* The problem:
Return all of the material, keeping each line exactly as it is.

Top of Information shown

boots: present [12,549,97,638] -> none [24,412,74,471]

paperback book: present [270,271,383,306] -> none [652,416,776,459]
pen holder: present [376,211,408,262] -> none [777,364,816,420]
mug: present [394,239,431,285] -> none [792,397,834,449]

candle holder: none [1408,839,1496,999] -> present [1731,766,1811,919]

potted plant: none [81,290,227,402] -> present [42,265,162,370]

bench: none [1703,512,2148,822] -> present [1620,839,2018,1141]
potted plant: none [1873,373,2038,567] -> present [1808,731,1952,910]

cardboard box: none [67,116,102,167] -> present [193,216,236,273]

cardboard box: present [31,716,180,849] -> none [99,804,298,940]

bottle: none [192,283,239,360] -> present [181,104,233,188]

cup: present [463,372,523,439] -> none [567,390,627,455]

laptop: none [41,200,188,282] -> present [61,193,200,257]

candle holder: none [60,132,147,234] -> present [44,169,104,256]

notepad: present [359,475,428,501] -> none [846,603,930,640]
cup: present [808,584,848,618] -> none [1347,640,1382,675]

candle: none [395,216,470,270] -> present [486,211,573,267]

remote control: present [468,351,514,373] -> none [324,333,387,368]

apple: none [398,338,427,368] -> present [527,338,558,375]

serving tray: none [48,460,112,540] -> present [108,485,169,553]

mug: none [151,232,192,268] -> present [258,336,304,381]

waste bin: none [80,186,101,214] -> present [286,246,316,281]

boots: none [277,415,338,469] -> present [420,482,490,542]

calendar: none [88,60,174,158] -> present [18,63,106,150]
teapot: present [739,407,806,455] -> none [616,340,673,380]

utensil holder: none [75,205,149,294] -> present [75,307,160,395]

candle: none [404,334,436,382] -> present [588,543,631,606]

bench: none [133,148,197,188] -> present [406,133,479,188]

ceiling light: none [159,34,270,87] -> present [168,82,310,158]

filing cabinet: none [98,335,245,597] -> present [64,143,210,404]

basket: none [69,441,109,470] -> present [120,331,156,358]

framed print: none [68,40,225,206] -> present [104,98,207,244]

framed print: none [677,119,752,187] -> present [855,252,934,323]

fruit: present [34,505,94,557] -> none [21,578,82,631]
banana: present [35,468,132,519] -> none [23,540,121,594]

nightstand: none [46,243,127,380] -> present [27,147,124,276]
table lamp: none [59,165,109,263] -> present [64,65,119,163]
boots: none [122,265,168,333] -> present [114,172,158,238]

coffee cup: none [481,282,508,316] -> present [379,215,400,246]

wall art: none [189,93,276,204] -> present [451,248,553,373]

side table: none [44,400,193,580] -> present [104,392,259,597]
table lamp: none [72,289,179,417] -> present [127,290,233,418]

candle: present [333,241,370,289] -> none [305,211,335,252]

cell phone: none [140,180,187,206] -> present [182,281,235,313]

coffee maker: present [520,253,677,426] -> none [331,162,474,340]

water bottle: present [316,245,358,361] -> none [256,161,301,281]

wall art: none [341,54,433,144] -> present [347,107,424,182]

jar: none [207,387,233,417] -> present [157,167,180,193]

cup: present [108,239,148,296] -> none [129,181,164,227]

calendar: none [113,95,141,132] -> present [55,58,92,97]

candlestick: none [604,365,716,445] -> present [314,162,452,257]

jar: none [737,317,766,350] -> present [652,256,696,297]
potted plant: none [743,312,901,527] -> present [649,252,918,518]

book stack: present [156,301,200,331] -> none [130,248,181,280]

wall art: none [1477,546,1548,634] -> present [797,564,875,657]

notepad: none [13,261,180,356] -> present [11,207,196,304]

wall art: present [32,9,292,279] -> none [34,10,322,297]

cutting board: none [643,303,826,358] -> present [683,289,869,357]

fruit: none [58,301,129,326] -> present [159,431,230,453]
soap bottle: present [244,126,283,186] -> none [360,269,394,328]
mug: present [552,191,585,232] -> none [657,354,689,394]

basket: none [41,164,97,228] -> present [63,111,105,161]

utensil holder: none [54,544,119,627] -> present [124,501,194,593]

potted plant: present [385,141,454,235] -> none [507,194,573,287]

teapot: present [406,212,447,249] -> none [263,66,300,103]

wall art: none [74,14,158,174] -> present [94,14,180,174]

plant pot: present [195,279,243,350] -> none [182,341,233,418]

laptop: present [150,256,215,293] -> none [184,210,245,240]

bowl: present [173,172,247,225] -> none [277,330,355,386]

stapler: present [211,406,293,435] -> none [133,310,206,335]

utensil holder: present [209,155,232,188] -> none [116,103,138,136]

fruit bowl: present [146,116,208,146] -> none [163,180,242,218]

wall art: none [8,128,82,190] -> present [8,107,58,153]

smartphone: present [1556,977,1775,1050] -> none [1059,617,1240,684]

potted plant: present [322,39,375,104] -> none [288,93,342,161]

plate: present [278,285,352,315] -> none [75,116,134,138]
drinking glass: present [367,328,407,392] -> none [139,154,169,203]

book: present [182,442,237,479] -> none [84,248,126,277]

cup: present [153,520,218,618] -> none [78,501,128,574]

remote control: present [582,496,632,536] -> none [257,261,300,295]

Bottom of Information shown

* Solution below:
boots: present [12,549,97,638] -> none [24,412,74,471]

paperback book: present [270,271,383,306] -> none [652,416,776,459]
pen holder: present [376,211,408,262] -> none [777,364,816,420]
mug: present [394,239,431,285] -> none [792,397,834,449]

candle holder: none [1408,839,1496,999] -> present [1731,766,1811,919]

potted plant: none [81,290,227,402] -> present [42,265,162,370]

bench: none [1703,512,2148,822] -> present [1620,839,2018,1141]
potted plant: none [1873,373,2038,567] -> present [1808,731,1952,910]

cardboard box: none [67,116,102,167] -> present [193,216,236,273]

cardboard box: present [31,716,180,849] -> none [99,804,298,940]

bottle: none [192,283,239,360] -> present [181,104,233,188]

cup: present [463,372,523,439] -> none [567,390,627,455]

laptop: none [41,200,188,282] -> present [61,193,200,257]

candle holder: none [60,132,147,234] -> present [44,169,104,256]

notepad: present [359,475,428,501] -> none [846,603,930,640]
cup: present [808,584,848,618] -> none [1347,640,1382,675]

candle: none [395,216,470,270] -> present [486,211,573,267]

remote control: present [468,351,514,373] -> none [324,333,387,368]

apple: none [398,338,427,368] -> present [527,338,558,375]

serving tray: none [48,460,112,540] -> present [108,485,169,553]

mug: none [151,232,192,268] -> present [258,336,304,381]

waste bin: none [80,186,101,214] -> present [286,246,316,281]

boots: none [277,415,338,469] -> present [420,482,490,542]

calendar: none [88,60,174,158] -> present [18,63,106,150]
teapot: present [739,407,806,455] -> none [616,340,673,380]

utensil holder: none [75,205,149,294] -> present [75,307,160,395]

candle: none [404,334,436,382] -> present [588,543,631,606]

bench: none [133,148,197,188] -> present [406,133,479,188]

ceiling light: none [159,34,270,87] -> present [168,82,310,158]

filing cabinet: none [98,335,245,597] -> present [64,143,210,404]

basket: none [69,441,109,470] -> present [120,331,156,358]

framed print: none [68,40,225,206] -> present [104,98,207,244]

framed print: none [677,119,752,187] -> present [855,252,934,323]

fruit: present [34,505,94,557] -> none [21,578,82,631]
banana: present [35,468,132,519] -> none [23,540,121,594]

nightstand: none [46,243,127,380] -> present [27,147,124,276]
table lamp: none [59,165,109,263] -> present [64,65,119,163]
boots: none [122,265,168,333] -> present [114,172,158,238]

coffee cup: none [481,282,508,316] -> present [379,215,400,246]

wall art: none [189,93,276,204] -> present [451,248,553,373]

side table: none [44,400,193,580] -> present [104,392,259,597]
table lamp: none [72,289,179,417] -> present [127,290,233,418]

candle: present [333,241,370,289] -> none [305,211,335,252]

cell phone: none [140,180,187,206] -> present [182,281,235,313]

coffee maker: present [520,253,677,426] -> none [331,162,474,340]

water bottle: present [316,245,358,361] -> none [256,161,301,281]

wall art: none [341,54,433,144] -> present [347,107,424,182]

jar: none [207,387,233,417] -> present [157,167,180,193]

cup: present [108,239,148,296] -> none [129,181,164,227]

calendar: none [113,95,141,132] -> present [55,58,92,97]

candlestick: none [604,365,716,445] -> present [314,162,452,257]

jar: none [737,317,766,350] -> present [652,256,696,297]
potted plant: none [743,312,901,527] -> present [649,252,918,518]

book stack: present [156,301,200,331] -> none [130,248,181,280]

wall art: none [1477,546,1548,634] -> present [797,564,875,657]

notepad: none [13,261,180,356] -> present [11,207,196,304]

wall art: present [32,9,292,279] -> none [34,10,322,297]

cutting board: none [643,303,826,358] -> present [683,289,869,357]

fruit: none [58,301,129,326] -> present [159,431,230,453]
soap bottle: present [244,126,283,186] -> none [360,269,394,328]
mug: present [552,191,585,232] -> none [657,354,689,394]

basket: none [41,164,97,228] -> present [63,111,105,161]

utensil holder: none [54,544,119,627] -> present [124,501,194,593]

potted plant: present [385,141,454,235] -> none [507,194,573,287]

teapot: present [406,212,447,249] -> none [263,66,300,103]

wall art: none [74,14,158,174] -> present [94,14,180,174]

plant pot: present [195,279,243,350] -> none [182,341,233,418]

laptop: present [150,256,215,293] -> none [184,210,245,240]

bowl: present [173,172,247,225] -> none [277,330,355,386]

stapler: present [211,406,293,435] -> none [133,310,206,335]

utensil holder: present [209,155,232,188] -> none [116,103,138,136]

fruit bowl: present [146,116,208,146] -> none [163,180,242,218]

wall art: none [8,128,82,190] -> present [8,107,58,153]

smartphone: present [1556,977,1775,1050] -> none [1059,617,1240,684]

potted plant: present [322,39,375,104] -> none [288,93,342,161]

plate: present [278,285,352,315] -> none [75,116,134,138]
drinking glass: present [367,328,407,392] -> none [139,154,169,203]

book: present [182,442,237,479] -> none [84,248,126,277]

cup: present [153,520,218,618] -> none [78,501,128,574]

remote control: present [582,496,632,536] -> none [257,261,300,295]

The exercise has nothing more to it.